A subspace is a set of vectors that is closed under addition and scalar multiplication, and includes the zero vector. Verifying whether a particular set of vectors is a subspace involves checking these specific requirements one by one.

• First, ensure that the zero vector is present. Without it, the set fails to be a subspace.
• Verify closure under addition. This means adding any two vectors from the set should result in another vector that is also part of the set.
• Confirm closure under scalar multiplication. When any vector in the set is multiplied by a scalar, the resulting vector must reside within the set.

Subspace verification is a crucial skill in understanding vector spaces and involves applying these principles methodically. By applying these steps, you can confidently identify sets that are true subspaces, thus facilitating accurate mathematical modeling.

Vector Space Properties

Vector spaces are foundational structures in algebra, characterized by specific properties that dictate their behavior. These properties must be satisfied for any set of vectors to be considered a vector space.

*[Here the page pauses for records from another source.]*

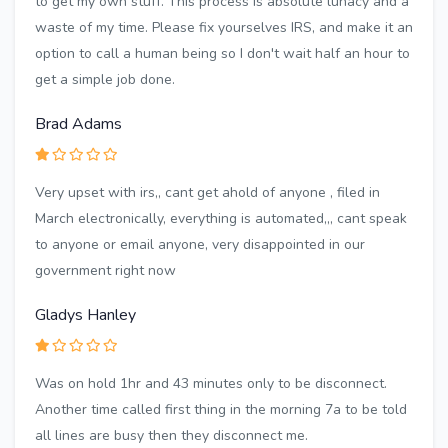
to get my own stuff. This process is absolute lunacy and a
waste of my time. Please fix yourselves IRS, and make it an
option to call a human being so I don't wait half an hour to
get a simple job done.
Brad Adams
Very upset with irs,, cant get ahold of anyone , filed in
March electronically, everything is automated,,, cant speak
to anyone or email anyone, very disappointed in our
government right now
Gladys Hanley
Was on hold 1hr and 43 minutes only to be disconnect.
Another time called first thing in the morning 7a to be told
all lines are busy then they disconnect me.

• Vector Addition and Scalar Multiplication: These two operations must be defined and consistent in the space.
• Exists a Zero Vector: Every vector space contains a zero vector that, when added to any vector in the space, yields the same vector.
• Commutative and Associative Laws: Vector addition is both commutative, i.e., \(u + v = v + u\), and associative, i.e., \(u + (v + w) = (u + v) + w\).
• Distributive Properties: These hold for scalar multiplications, ensuring consistency and linkage between operations.
  For example, \(c(v + w) = cv + cw\) and \((c + d)v = cv + dv\).

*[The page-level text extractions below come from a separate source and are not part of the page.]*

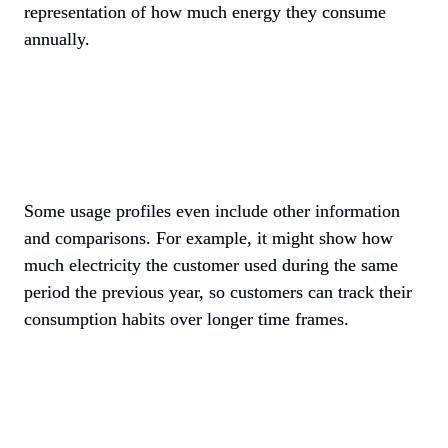
representation of how much energy they consume 
annually. 
Some usage profiles even include other information 
and comparisons. For example, it might show how 
much electricity the customer used during the same 
period the previous year, so customers can track their 
consumption habits over longer time frames.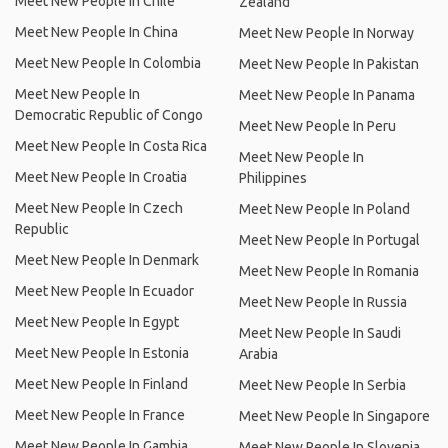
Meet New People In Chile
Zealand
Meet New People In China
Meet New People In Norway
Meet New People In Colombia
Meet New People In Pakistan
Meet New People In
Meet New People In Panama
Democratic Republic of Congo
Meet New People In Peru
Meet New People In Costa Rica
Meet New People In
Meet New People In Croatia
Philippines
Meet New People In Czech
Meet New People In Poland
Republic
Meet New People In Portugal
Meet New People In Denmark
Meet New People In Romania
Meet New People In Ecuador
Meet New People In Russia
Meet New People In Egypt
Meet New People In Saudi
Meet New People In Estonia
Arabia
Meet New People In Finland
Meet New People In Serbia
Meet New People In France
Meet New People In Singapore
Meet New People In Gambia
Meet New People In Slovenia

These axioms form the backbone of linear algebra, ensuring that we can predictably manipulate and combine vectors, providing a robust framework for exploring mathematical constructs.

Image of a Transformation

The image, or range, of a linear transformation \(\mathbf{T}: \mathcal{V} \rightarrow \mathcal{W}\), denoted by \(\text{Im}(T)\), consists of all vectors in \(\mathcal{W}\) that can be expressed as \(\mathbf{T}(v)\) for some vector \(v\) in \(\mathcal{V}\).

• Includes \(\mathbf{T}(0)\): The zero vector in \(\mathcal{V}\), when transformed, results in the zero vector in \(\mathcal{W}\), thus \(\mathbf{T}(0) \in \text{Im}(T)\).
• Closed under Addition: If vectors \(w_1\) and \(w_2\) are in the image of \(T\), their sum \(w_1 + w_2\) remains in the image because they can be traced back to the sum of preimages, namely vectors \(v_1\) and \(v_2\) in \(\mathcal{V}\).
• Closed under Scalar Multiplication: Any vector \(w\) in the image, when multiplied by a scalar, \(c\), will also remain in the image. This is because \(w\) can be written as \(\mathbf{T}(v)\) for some \(v\), and \(c \cdot w = \mathbf{T}(c \cdot v)\).

These properties ensure that the image of \(T\) behaves just like a subspace within \(\mathcal{W}\), enabling extensive applications in diverse scenarios such as differential equations, computer graphics and data transformations.